There are a number of strengths to this study as compared to others published: (i) the prevalence of children with probable ADHD symptoms was calculated through the two versions (parents and teachers) of a validated scale, according to children’s age and percentile; (ii) we obtained a high rate of response from parents and teachers; and (iii) this is the first study that measured the prevalence of probable ADHD symptoms in 4–5 years-old Spanish children in the region of Castilla-La Mancha, Spain.

Potential limitations should be taken into consideration: (i) we did not record whether children were taking medication for ADHD; (ii) we do not know whether there are any pre-existing diseases such as learning disabilities or global delays, or if participants do aerobic exercise that could affect the prevalence of being probable ADHD symptoms [48]; (iii) we did not verify suspected ADHD symptoms through interviews and/or testing conducted by health professionals (psychiatrist or psychologist); and (iv) given that the data comes from a study that had other aims, and representativeness of the sample could not have been achieved.
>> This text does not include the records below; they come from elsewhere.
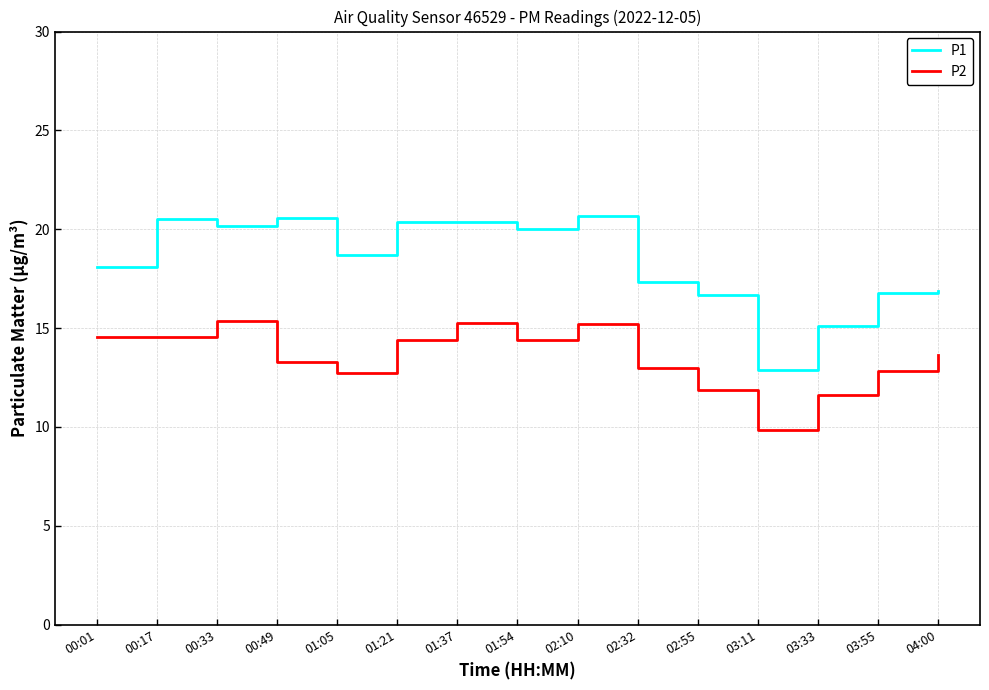

What is the difference between the highest and lowest values at 00:01?

3.5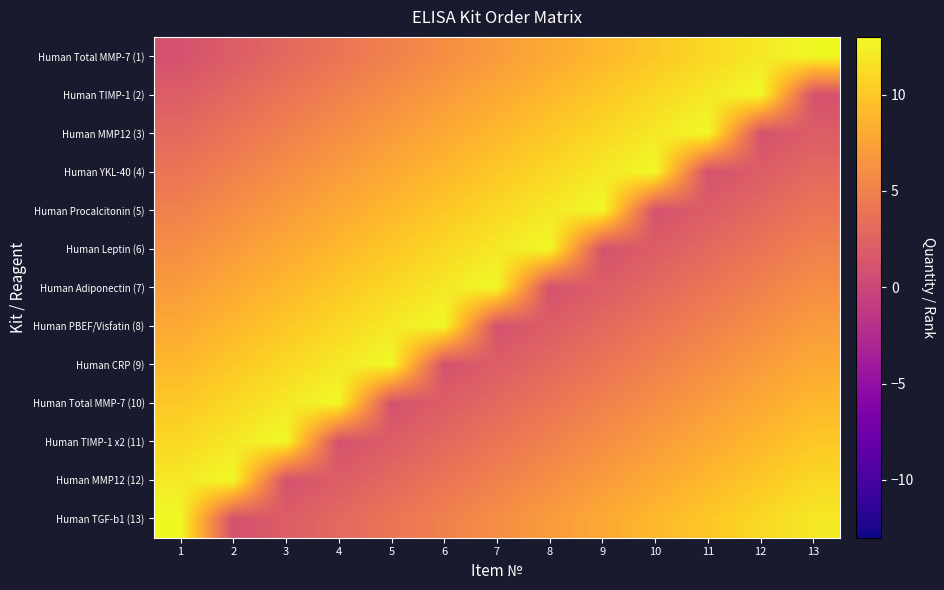

What is the greatest value displayed?

13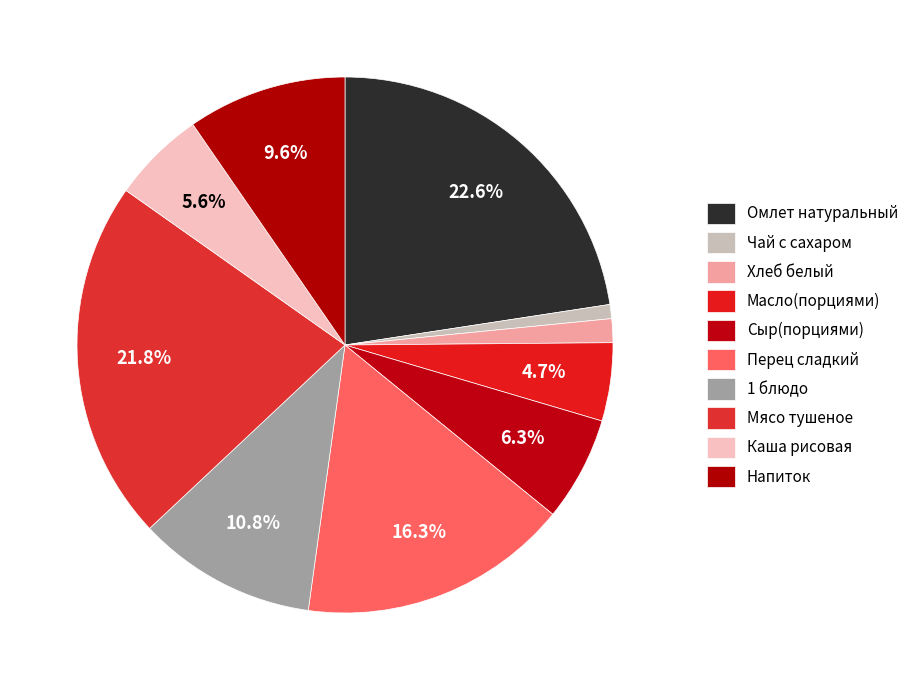

Rank the categories by value from highest to lowest.

Омлет натуральный, Мясо тушеное, Перец сладкий, 1 блюдо, Напиток, Сыр(порциями), Каша рисовая, Масло(порциями), Хлеб белый, Чай с сахаром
It should be noted that the region where the study took place is uniform in terms of demographic characteristics, and almost all the children, especially in the towns, are in public education, so the representativeness of the sample might be guaranteed.

Conclusions

The prevalence of probable ADHD symptoms in Spanish children aged 4–6 years is 5.4%. Children aged 4–5 years and those who belong to low SES have a higher prevalence of probable ADHD symptoms than children aged 6 years and a medium-high family SES.

Our findings suggest that a significant percentage of preschoolers are with probable ADHD symptoms, thus an early identification and an understanding of the predictors of being probable ADHD symptoms are needed to direct appropriate identification and intervention efforts. These efforts should be especially addressed to vulnerable groups, particularly low SES families and younger children.